The four-year project, called ILIAD (Intra-Logistics with Integrated Automatic Deployment), is funded with a major grant of €7 million from the EU’s Horizon 2020 fund and involves robotics specialists in the UK, Sweden, Italy and Germany. ILIAD will deliver significant technological advances into a single integrated system ready for easy, low-cost deployment and without the need for major infrastructure investments.
A key requirement is that each robot is ‘human aware’ – equipped with advanced computer vision and artificial intelligence to detect, track and predict the behaviour of humans and to plan movements based on the machines’ own observations of warehouse lay-outs and patterns of activity.
Crucially, each robotic vehicle will be self-optimising, learning from self-collected data over time, making the fleets fully scalable with the option of adding or removing robots at any time.
The researchers will use the fresh food sector as their development setting due to the industry’s particularly challenging requirements: short shelf life of products, need for complete traceability, high cost of wastage, and pressure for rapid responses to changing market needs.
The food industry is the largest manufacturing sector in Europe with an annual turnover of a trillion Euros, supporting more than four million jobs. The UK food industry is worth £100bn to the UK economy annually.
Professor Tom Duckett, director of the Lincoln Centre for Autonomous Systems (L-CAS) at University of Lincoln, and principal investigator on the project, said: "The fleets will be self-deploying and self-optimising, removing much of the capital cost and disruption of introducing robotic technologies.

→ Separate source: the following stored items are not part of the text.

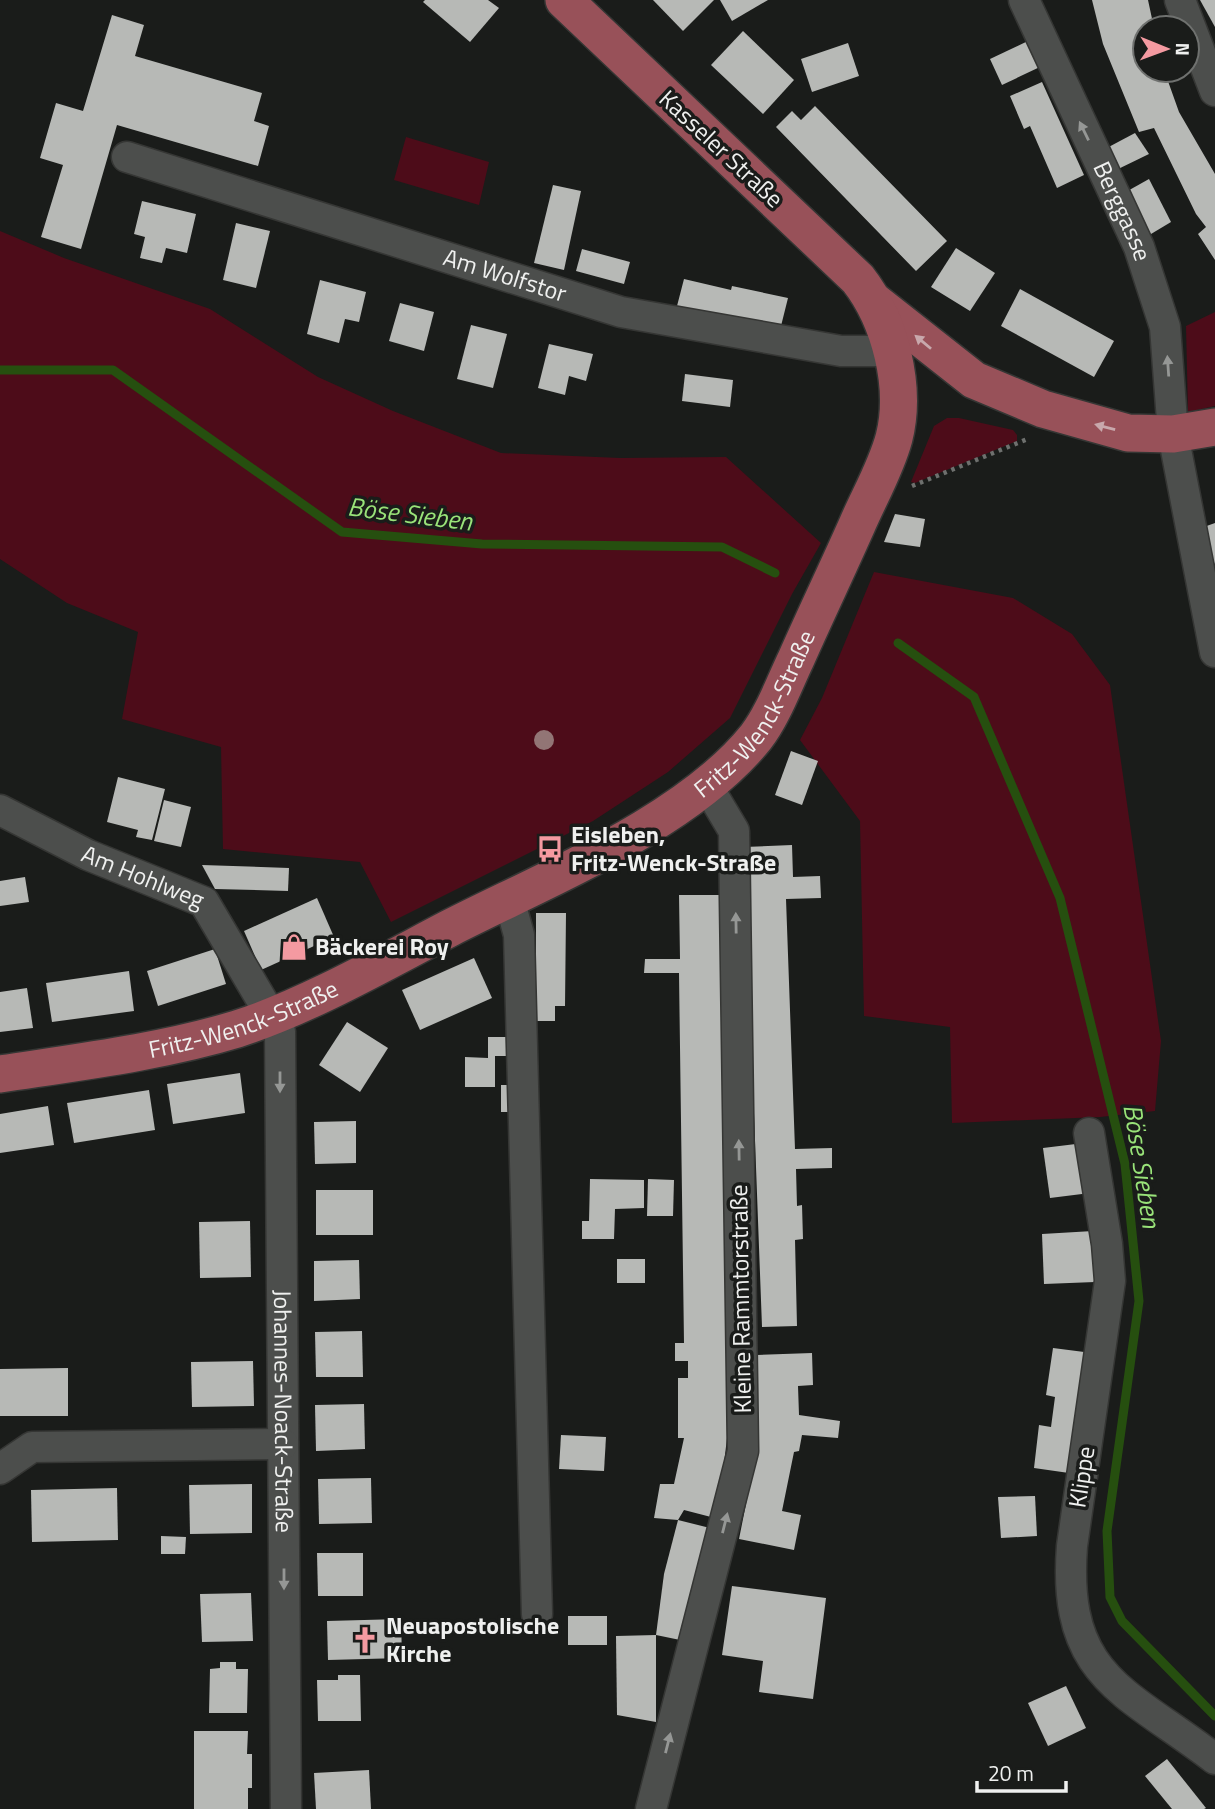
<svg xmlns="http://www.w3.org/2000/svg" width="1215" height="1809" viewBox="0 0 1215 1809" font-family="'Titillium Web',sans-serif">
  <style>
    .green { fill: #4d0c19 }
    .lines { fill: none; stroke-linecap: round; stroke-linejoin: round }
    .stream { stroke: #264f0f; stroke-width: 9 }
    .building { fill: #b7b9b6 }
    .minor-casing { stroke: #353634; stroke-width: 33 }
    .major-casing { stroke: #353634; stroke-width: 40 }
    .path { stroke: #6e706e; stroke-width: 4.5; stroke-dasharray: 3.5 5; stroke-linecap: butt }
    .minor { stroke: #4c4e4c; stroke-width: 30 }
    .major { stroke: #985159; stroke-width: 37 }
    .tree { fill: #927575 }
    .oneway { fill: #959795 }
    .oneway2 { fill: #c8a8ac }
    .labels { text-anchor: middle; stroke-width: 7; stroke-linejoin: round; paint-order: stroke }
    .street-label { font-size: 24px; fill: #eff0ef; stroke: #1a1c1a }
    .poi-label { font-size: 24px; font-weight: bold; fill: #eff0ef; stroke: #1a1c1a; text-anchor: start }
    .water-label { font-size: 26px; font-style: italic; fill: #99e379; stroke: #1a1c1a }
  </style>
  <rect width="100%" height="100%" fill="#1a1c1a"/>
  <g class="green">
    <polygon points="406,137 489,162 479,205 394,180"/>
    <polygon points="0,231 64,258 210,309 318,377 393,411 501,453 620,458 726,457 821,543 792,594 730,718 668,772 593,821 391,922 360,862 223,849 221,747 122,719 138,632 67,603 0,559"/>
    <polygon points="1215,312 1215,406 1188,412 1186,326"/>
    <polygon points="947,418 959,418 1013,430 1017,435 1017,441 915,483 911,482 934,426"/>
    <polygon points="874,572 1013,598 1072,634 1110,685 1161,1041 1155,1111 1100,1117 952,1123 950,1027 864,1016 860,821 800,740 822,698"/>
  </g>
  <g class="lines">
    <g class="stream">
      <polyline points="0,370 113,370 342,532 482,544 722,547 775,573"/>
      <polyline points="898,643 974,697 1060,898 1125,1164 1139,1301 1107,1531 1110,1597 1122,1621 1215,1716"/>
    </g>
  </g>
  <g class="building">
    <polygon points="425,0 488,0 499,8 470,42 423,2"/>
    <polygon points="653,0 714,0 683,31"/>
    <polygon points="720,0 768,0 732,21"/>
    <polygon points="1092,0 1148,0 1154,28 1145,28 1145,70 1164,70 1179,112 1215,174 1215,260 1198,234 1206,227 1196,214 1154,128 1139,132 1103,44"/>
    <polygon points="1200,0 1215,0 1215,27"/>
    <polygon points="112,15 144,25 135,56 262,93 254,121 269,126 258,166 117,125 81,249 41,237 63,165 40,158 56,103 83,111"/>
    <polygon points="743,31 794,80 763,114 711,65"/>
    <polygon points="1030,40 1042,66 1002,85 990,59"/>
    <polygon points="848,43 859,76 812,92 801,59"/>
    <polygon points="1042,82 1084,175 1057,188 1030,126 1024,129 1010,96"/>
    <polygon points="815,106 947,241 916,271 776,127 792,111 801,120"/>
    <polygon points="1135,133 1149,154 1112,172 1103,150"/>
    <polygon points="1149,179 1171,222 1146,237 1124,193"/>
    <polygon points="553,185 581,191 564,270 534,263"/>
    <polygon points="142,201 196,214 187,253 166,248 162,263 140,258 145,237 134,234"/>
    <polygon points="236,223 270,231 256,288 223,280"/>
    <polygon points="956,248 995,273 970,311 931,287"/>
    <polygon points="582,249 630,262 624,284 576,271"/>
    <polygon points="684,279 731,290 732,286 788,298 781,326 677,306"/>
    <polygon points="320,280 366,292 359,322 345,319 339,343 307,334"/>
    <polygon points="1020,289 1114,341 1094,377 1001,326"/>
    <polygon points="400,303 434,312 424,351 389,341"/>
    <polygon points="471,325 507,334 493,388 457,379"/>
    <polygon points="549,344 593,354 586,381 569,376 565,395 538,388"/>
    <polygon points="685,374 733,380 730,407 682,401"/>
    <polygon points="895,514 925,519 920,547 884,542"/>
    <polygon points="1215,523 1215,565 1201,528"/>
    <polygon points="791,751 818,761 802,805 775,795"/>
    <polygon points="118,777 165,789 152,840 136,837 138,830 107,822"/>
    <polygon points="164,800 191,807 181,847 154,841"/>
    <polygon points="792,845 793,877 820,876 821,898 786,899 795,1149 832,1148 832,1168 796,1169 797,1206 802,1205 803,1239 795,1240 797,1326 762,1327 744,847"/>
    <polygon points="202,865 289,868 288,891 215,889"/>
    <polygon points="25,877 29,902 0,906 0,881"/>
    <polygon points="679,895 723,895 727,1438 723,1472 711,1517 684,1510 678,1520 654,1518 660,1484 674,1484 684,1438 678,1438 678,1378 688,1378 688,1361 675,1361 675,1343 684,1343 679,973 644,973 645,959 680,959"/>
    <polygon points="317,898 334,937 261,970 244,931"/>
    <polygon points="536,913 566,913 565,1006 555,1006 555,1021 526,1021 526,1006 536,1006"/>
    <polygon points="215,949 226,984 158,1006 147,971"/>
    <polygon points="474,958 492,998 420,1030 402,990"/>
    <polygon points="129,971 134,1011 52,1022 46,983"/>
    <polygon points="27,988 33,1028 0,1032 0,992"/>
    <polygon points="347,1022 388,1048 360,1092 319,1065"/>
    <polygon points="488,1037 515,1037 514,1056 495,1056 495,1087 465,1087 465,1057 488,1058"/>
    <polygon points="240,1073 245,1113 173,1124 167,1084"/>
    <rect x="501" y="1085" width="17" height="27"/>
    <polygon points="149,1090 155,1130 74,1143 67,1103"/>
    <polygon points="48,1106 54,1145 0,1153 0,1114"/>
    <polygon points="356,1121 356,1163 315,1164 314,1122"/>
    <polygon points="1084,1143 1090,1193 1050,1198 1043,1148"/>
    <polygon points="590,1179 644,1180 644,1208 615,1209 614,1239 582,1239 582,1221 589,1221"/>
    <polygon points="648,1179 674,1180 673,1216 647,1216"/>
    <rect x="316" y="1190" width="57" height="45"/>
    <polygon points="250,1221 251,1277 200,1278 199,1222"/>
    <polygon points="1093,1231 1095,1282 1044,1284 1042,1234"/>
    <rect x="617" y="1259" width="28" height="24"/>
    <polygon points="359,1260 360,1299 314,1301 314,1261"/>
    <polygon points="362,1331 363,1377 316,1377 315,1332"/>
    <polygon points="1053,1348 1092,1353 1076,1474 1034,1468 1039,1425 1051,1427 1055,1397 1046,1395"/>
    <polygon points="812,1353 813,1385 798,1386 799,1415 840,1421 838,1438 802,1435 799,1451 794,1452 782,1511 801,1515 794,1550 739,1539 758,1444 757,1355"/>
    <polygon points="253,1361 254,1406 192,1407 191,1362"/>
    <polygon points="68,1368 68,1416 0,1416 0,1369"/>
    <polygon points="364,1404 365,1449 316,1451 315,1405"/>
    <polygon points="561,1435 606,1437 604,1471 559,1469"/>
    <polygon points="371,1478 372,1523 319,1524 318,1479"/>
    <polygon points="252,1484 252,1533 190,1534 189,1485"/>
    <polygon points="117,1488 118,1540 32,1542 31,1490"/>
    <polygon points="1035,1496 1037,1536 1001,1538 998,1497"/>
    <polygon points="678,1520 710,1528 685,1641 656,1635 664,1574"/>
    <polygon points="161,1536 186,1537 185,1554 161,1554"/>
    <polygon points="317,1553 363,1553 363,1596 318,1596"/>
    <polygon points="732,1586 826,1598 813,1699 759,1692 763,1661 722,1655"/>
    <polygon points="251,1593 253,1641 202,1642 200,1594"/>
    <rect x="568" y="1616" width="39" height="29"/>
    <polygon points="401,1619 402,1658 328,1660 327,1621"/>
    <polygon points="656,1635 656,1722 617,1715 616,1636"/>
    <polygon points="220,1662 236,1662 236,1669 248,1669 247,1713 209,1713 210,1669 220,1668"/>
    <polygon points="338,1675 360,1675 361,1721 318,1721 317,1680 338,1680"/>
    <polygon points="1066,1686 1086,1728 1048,1746 1028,1703"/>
    <polygon points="194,1731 248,1731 247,1754 252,1754 252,1788 248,1788 248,1809 194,1809"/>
    <polygon points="1167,1759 1206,1808 1204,1809 1172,1809 1145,1776"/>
    <polygon points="369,1770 371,1809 316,1809 314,1773"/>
  </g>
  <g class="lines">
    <defs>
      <g id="minor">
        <path id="s1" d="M1024,0L1139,247L1165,327L1173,434L1215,652"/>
        <polyline points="1180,0 1215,91"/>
        <path id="s2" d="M127,157L621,312L841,351H891"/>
        <path id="s3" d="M0,810L88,855L204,902L280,1031L286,1809"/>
        <polyline points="509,899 519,935 537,1614"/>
        <path d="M1089,1133L1107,1244L1110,1281L1072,1546C1062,1677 1125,1690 1215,1759"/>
        <polyline points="0,1469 32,1447 283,1444"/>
        <polyline points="651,1809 743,1451 734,831 706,784"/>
      </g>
      <g id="major">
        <polyline points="875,302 974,380 1043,409 1128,433 1173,434 1215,427"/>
        <path id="s4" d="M0,1074C79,1062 161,1052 237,1029C306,1007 385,962 450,928C546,879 688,822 756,737C773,715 784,684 796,659C816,614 837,570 857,525C869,497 886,468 894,438C907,387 890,320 858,279L564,0"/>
      </g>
    </defs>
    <use href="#minor" class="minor-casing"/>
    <use href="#major" class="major-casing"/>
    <polyline class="path" points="912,486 1030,438"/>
    <use href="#minor" class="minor"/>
    <use href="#major" class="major"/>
  </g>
  <circle class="tree" cx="544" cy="740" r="10"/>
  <defs><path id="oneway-solid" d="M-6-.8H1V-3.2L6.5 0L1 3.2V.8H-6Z" transform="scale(1.75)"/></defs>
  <g class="oneway">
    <use href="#oneway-solid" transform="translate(1084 131) rotate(-116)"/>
    <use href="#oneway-solid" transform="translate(1168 366) rotate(-94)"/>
    <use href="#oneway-solid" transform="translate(736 923) rotate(-91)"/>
    <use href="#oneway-solid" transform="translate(280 1082) rotate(90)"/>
    <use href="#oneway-solid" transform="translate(739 1150) rotate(-91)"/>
    <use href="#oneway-solid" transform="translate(725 1523) rotate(-76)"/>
    <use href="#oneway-solid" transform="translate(284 1579) rotate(90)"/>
    <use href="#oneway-solid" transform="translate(668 1743) rotate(-76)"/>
  </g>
  <g class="oneway2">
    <use href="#oneway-solid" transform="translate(923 342) rotate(-140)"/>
    <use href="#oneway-solid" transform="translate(1105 427) rotate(-165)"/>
  </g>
  <defs>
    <symbol id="bus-bare" viewBox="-9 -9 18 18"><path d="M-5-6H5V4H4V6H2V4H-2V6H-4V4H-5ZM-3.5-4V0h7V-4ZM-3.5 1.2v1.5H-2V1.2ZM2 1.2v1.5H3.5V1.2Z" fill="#f49aa1" stroke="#1a1c1a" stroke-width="2.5" paint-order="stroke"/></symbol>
    <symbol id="shop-bare" viewBox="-9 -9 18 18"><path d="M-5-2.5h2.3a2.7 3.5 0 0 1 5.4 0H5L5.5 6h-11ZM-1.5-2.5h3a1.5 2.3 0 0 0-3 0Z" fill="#f49aa1" stroke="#1a1c1a" stroke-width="2.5" paint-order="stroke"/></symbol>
    <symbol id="church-bare" viewBox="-9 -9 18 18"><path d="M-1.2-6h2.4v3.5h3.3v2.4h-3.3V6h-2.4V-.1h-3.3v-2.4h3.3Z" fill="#f49aa1" stroke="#1a1c1a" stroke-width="2.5" paint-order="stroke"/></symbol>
  </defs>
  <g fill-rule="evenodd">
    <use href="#bus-bare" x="531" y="830" width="38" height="38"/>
    <use href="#shop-bare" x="275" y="928" width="38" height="38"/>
    <use href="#church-bare" x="346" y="1621" width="38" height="38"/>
  </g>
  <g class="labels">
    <g class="street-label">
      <text transform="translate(721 149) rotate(43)" y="8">Kasseler Straße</text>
      <text dy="8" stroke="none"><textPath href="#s1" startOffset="233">Berggasse</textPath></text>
      <text dy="8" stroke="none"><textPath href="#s2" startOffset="396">Am Wolfstor</textPath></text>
      <text dy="8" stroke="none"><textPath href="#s4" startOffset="859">Fritz-Wenck-Straße</textPath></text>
      <text dy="8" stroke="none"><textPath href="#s3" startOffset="158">Am Hohlweg</textPath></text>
      <text dy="8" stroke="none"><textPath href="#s4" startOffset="250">Fritz-Wenck-Straße</textPath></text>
      <text transform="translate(741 1299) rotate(-91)" y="8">Kleine Rammtorstraße</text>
      <text dy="8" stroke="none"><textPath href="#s3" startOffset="754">Johannes-Noack-Straße</textPath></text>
      <text transform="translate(1082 1477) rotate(-81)" y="8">Klippe</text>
    </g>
    <g class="poi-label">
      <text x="571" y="843">Eisleben,<tspan x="571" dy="28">Fritz-Wenck-Straße</tspan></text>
      <text x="315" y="955">Bäckerei Roy</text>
      <text x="386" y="1634">Neuapostolische<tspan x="386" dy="28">Kirche</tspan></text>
    </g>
    <g class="water-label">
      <text transform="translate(410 514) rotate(7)" y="9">Böse Sieben</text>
      <text transform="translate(1142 1166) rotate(81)" y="9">Böse Sieben</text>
    </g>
  </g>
  <g transform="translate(1166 49) rotate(91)"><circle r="33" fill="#1a1c1a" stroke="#6f716f" stroke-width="2"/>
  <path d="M0-5L12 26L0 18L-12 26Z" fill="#f49aa1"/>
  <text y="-10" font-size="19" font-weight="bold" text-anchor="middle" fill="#eff0ef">N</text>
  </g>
  <path d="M977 1781v10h89v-10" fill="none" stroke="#eff0ef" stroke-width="3.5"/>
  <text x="988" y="1781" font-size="21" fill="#eff0ef" stroke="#1a1c1a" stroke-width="5" paint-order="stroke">20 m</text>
</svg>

Most importantly, though, we will show that autonomous vehicles can operate safely and efficiently alongside human co-workers and human driven vehicles in complex, dynamic warehouse settings.
“The project will push the state-of-the-art in human-robot interaction, overcoming persistent barriers to greater adoption of automation in logistics operations in many industries, starting with the food sector."
The team will will develop qualitative models for human-robot spatial interaction, systems architecture and systems integration. The work will include experimental testing at University of Lincoln's National Centre for Food Manufacturing in Holbeach, Lincolnshire.